Devin was happy to chat, and explained that the stone structures I was crouching in the sand to photograph weren’t in fact artwork – it was his preparation stage, so he’d traversed the beach and gathered the materials he was going to work with the next day. When asked if he’d come to Ireland with a plan for his art pieces, Devin was cool as a breeze.
“I didn’t have a plan this morning, but now I think I do.”
The seeds of Devin’s big idea
A Change of Perspective
Back into the car with me to ride another wave of inspiration — off to Trá na mBó, the secret cove beside Bunmahon Beach. I ran through the rainstorms and down the winding steps at a speed definitely not approved by my health and safety training, convinced I’d really cracked the Da Vinci code and was about to happen upon a masterpiece. Alas, the beach was abandoned apart from some collapsed stone structures that told me I’d been right, but not right on time.
The me at the start of the day might have been exasperated – but after the experiences I’d had of the festival so far, I was learning to see things in a different way.

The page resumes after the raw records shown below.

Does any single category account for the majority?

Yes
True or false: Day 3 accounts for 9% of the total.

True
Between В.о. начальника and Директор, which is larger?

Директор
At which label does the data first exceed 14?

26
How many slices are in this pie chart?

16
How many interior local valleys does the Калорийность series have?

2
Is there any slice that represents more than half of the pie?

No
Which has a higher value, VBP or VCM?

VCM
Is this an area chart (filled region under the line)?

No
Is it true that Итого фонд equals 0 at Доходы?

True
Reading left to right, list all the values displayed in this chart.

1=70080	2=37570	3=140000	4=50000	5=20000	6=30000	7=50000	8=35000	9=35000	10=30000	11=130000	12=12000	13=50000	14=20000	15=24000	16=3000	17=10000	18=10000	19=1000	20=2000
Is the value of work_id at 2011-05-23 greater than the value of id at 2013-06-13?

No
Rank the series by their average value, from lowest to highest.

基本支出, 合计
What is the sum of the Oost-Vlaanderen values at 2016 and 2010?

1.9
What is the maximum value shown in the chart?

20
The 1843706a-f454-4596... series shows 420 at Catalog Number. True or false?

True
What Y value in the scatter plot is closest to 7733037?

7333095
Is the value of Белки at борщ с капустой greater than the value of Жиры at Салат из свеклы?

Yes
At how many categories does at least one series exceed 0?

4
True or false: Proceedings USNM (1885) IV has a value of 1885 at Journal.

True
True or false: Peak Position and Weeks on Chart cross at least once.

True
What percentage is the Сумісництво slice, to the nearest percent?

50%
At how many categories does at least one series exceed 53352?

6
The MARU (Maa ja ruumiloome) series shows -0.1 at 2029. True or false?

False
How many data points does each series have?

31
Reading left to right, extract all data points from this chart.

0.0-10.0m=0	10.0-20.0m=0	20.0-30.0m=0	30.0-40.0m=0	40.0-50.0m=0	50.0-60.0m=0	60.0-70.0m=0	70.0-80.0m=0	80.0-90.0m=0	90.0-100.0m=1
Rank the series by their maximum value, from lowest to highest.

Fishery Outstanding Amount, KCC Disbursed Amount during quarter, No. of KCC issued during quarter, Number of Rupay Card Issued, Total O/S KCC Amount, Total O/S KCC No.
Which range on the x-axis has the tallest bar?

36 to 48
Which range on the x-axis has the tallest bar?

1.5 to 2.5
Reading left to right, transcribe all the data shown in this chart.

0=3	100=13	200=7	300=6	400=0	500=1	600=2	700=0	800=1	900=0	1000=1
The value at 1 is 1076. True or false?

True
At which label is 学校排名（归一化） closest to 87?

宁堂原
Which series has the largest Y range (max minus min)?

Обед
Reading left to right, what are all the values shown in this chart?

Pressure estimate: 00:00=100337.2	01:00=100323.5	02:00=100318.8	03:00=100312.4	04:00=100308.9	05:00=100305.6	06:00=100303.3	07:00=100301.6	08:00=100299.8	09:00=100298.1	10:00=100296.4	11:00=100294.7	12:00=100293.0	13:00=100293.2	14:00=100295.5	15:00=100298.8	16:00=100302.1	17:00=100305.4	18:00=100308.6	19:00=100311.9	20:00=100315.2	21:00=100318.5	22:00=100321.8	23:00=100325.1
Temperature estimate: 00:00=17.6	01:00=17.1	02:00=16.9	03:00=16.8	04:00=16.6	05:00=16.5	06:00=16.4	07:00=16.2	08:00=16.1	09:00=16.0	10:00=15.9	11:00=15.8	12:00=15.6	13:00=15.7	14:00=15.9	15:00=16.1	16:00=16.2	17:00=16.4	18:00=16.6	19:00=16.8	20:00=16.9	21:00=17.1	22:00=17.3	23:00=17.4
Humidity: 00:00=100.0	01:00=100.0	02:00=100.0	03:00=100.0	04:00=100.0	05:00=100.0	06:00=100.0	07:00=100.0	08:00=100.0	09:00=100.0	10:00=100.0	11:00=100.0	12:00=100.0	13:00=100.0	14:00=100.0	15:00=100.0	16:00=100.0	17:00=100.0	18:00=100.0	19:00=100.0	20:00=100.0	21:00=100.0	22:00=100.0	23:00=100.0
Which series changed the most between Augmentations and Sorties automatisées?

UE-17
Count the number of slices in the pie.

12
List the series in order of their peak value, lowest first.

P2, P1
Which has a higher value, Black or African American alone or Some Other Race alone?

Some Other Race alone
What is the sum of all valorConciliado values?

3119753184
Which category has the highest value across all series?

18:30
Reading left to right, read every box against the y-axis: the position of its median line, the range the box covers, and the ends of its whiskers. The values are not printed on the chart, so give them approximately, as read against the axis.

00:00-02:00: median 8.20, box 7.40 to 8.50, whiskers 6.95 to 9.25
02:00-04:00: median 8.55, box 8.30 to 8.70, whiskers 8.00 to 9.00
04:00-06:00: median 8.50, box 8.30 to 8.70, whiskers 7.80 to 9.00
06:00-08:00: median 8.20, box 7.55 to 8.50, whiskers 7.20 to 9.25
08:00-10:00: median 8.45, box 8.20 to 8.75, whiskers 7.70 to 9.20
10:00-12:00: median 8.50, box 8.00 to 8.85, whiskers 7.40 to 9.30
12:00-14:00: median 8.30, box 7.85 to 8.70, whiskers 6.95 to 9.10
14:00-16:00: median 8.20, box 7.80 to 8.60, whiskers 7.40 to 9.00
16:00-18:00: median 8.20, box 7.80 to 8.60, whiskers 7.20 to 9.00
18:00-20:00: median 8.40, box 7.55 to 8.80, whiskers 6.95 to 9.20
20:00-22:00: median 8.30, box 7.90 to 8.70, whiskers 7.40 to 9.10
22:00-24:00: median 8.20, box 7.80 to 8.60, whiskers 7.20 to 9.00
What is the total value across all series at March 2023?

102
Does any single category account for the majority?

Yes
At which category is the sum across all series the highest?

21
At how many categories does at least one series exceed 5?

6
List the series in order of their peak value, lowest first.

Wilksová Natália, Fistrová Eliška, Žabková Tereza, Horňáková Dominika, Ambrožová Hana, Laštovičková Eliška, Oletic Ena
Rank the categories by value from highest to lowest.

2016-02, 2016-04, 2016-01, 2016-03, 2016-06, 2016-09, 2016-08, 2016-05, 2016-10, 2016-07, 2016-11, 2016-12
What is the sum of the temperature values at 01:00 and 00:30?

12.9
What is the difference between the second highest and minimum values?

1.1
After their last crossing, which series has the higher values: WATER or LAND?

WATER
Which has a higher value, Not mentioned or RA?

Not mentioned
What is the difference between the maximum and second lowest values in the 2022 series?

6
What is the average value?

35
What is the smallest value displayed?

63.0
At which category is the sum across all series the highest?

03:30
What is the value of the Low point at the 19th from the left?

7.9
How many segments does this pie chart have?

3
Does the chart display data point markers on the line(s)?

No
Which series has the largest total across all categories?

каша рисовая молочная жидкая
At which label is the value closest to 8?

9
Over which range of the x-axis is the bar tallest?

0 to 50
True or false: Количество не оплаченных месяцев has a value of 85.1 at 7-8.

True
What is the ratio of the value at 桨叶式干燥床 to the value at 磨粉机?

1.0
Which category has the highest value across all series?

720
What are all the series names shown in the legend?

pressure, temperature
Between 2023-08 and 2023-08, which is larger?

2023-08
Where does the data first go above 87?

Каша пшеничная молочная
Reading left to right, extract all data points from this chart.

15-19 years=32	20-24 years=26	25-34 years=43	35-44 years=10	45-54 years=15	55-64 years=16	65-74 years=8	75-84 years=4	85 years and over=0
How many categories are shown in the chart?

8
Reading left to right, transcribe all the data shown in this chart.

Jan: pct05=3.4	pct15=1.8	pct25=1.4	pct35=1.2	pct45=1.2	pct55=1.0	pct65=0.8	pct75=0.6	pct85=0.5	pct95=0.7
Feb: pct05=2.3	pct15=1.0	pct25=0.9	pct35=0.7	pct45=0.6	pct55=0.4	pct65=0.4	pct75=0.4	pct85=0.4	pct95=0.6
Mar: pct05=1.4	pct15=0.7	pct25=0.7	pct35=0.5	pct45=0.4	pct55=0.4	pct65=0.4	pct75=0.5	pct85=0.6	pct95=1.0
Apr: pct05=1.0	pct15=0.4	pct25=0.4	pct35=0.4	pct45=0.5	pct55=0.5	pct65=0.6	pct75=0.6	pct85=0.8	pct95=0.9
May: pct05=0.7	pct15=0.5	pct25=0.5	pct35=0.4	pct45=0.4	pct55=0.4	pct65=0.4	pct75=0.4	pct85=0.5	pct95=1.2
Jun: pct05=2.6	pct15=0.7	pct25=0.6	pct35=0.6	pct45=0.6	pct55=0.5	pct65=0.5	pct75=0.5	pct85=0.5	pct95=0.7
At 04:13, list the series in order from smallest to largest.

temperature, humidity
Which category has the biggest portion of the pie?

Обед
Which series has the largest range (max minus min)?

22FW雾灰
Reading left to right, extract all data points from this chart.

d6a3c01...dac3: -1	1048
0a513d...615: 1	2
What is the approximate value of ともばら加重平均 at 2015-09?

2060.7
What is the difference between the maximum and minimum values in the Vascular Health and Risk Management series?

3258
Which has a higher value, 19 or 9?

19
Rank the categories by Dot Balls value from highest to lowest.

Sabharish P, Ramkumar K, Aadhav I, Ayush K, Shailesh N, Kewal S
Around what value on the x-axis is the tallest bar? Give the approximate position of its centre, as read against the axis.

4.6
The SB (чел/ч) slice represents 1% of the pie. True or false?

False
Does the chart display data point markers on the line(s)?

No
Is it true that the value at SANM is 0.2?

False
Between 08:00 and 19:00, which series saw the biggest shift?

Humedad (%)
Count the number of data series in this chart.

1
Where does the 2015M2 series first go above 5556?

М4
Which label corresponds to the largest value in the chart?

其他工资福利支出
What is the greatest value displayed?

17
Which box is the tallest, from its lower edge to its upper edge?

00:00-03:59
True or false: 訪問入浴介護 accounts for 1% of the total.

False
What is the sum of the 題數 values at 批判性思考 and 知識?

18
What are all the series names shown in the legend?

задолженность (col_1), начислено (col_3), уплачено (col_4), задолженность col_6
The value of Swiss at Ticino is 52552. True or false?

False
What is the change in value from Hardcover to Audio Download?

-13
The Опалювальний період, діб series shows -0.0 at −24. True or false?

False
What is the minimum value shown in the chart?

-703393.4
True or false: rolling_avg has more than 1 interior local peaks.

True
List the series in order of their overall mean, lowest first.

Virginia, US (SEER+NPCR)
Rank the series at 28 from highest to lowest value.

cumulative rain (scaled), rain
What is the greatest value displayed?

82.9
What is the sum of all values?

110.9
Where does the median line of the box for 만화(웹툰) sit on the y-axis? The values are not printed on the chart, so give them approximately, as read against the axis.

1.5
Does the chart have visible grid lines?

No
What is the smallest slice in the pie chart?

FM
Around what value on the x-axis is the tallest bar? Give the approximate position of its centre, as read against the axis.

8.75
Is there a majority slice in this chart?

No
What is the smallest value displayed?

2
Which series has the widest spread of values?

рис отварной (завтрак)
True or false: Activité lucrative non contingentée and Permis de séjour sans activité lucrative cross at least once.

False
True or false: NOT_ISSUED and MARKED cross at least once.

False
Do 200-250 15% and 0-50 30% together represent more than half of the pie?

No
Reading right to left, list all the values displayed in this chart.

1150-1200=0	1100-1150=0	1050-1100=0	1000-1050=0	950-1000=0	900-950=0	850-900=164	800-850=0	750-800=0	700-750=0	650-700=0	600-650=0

Instead, I took a few minutes to myself on the beach, reflecting on what it must be like to put such detail into a piece of environmental art, knowing that the elements will soon wash it away.
A thought came to me that perhaps we’re too focused on trying to hold onto things – could we all learn a big lesson from this festival and its artists about being in the present? Is our obsession with permanence robbing us of the pleasure of what’s in front of us right now?
Before I could feel too chuffed with my wisdom, another thought struck me – was this beach completely abandoned because the tide was about to come in? I ran back up those rickety steps even faster than my descent.
I finished my Talamh experience soaked to the bone, thrilled to the core, and recommending it to anyone who would listen. Do yourself a favour and get to this festival before it finishes – watch their Facebook page for leaks, but also give yourself permission to wander and come across things.
You won’t regret it – this converted programme-printer certainly didn’t.